Consigne = Dans les entrées ci-dessous, reproduisez à l'identique les lignes situées entre celle qui contient "4. Jangan malu dan malas untuk ma" et celle qui contient "datang ke minimart untuk mendrop b", ces deux lignes comprises.
■ ■ ■ ■ ■
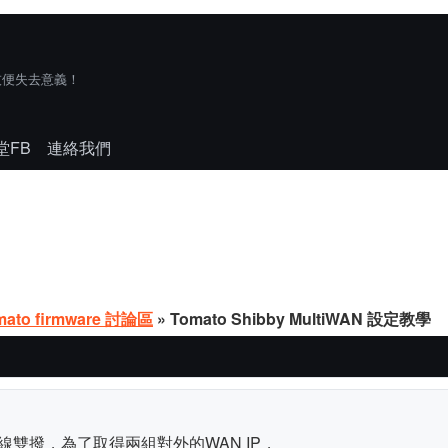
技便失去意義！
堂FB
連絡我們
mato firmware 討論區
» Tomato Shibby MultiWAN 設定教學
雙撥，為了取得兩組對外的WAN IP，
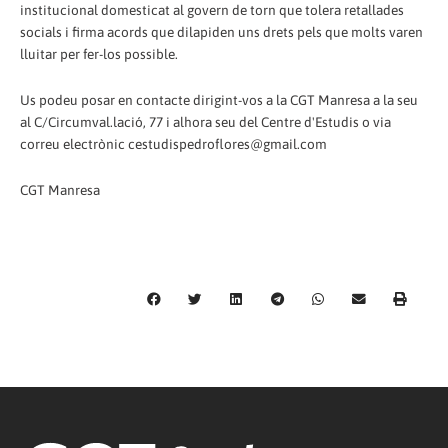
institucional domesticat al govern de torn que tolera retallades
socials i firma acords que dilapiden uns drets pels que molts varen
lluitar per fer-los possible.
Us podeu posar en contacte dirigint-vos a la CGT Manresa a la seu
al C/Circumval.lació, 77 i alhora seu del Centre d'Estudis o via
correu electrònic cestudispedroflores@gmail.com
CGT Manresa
■ ■ ■ ■ ■
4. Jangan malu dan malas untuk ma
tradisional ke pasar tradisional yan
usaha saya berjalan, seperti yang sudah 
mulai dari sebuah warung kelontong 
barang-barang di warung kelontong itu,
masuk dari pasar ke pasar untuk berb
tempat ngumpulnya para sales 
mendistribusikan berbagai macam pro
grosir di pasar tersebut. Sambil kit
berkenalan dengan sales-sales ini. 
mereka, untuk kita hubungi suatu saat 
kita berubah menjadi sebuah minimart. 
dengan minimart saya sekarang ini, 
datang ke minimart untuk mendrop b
■ ■ ■ ■ ■
Corrigé rédigé =
4. Jangan malu dan malas untuk ma
tradisional ke pasar tradisional yan
usaha saya berjalan, seperti yang sudah 
mulai dari sebuah warung kelontong 
barang-barang di warung kelontong itu,
masuk dari pasar ke pasar untuk berb
tempat ngumpulnya para sales 
mendistribusikan berbagai macam pro
grosir di pasar tersebut. Sambil kit
berkenalan dengan sales-sales ini. 
mereka, untuk kita hubungi suatu saat 
kita berubah menjadi sebuah minimart. 
dengan minimart saya sekarang ini, 
datang ke minimart untuk mendrop b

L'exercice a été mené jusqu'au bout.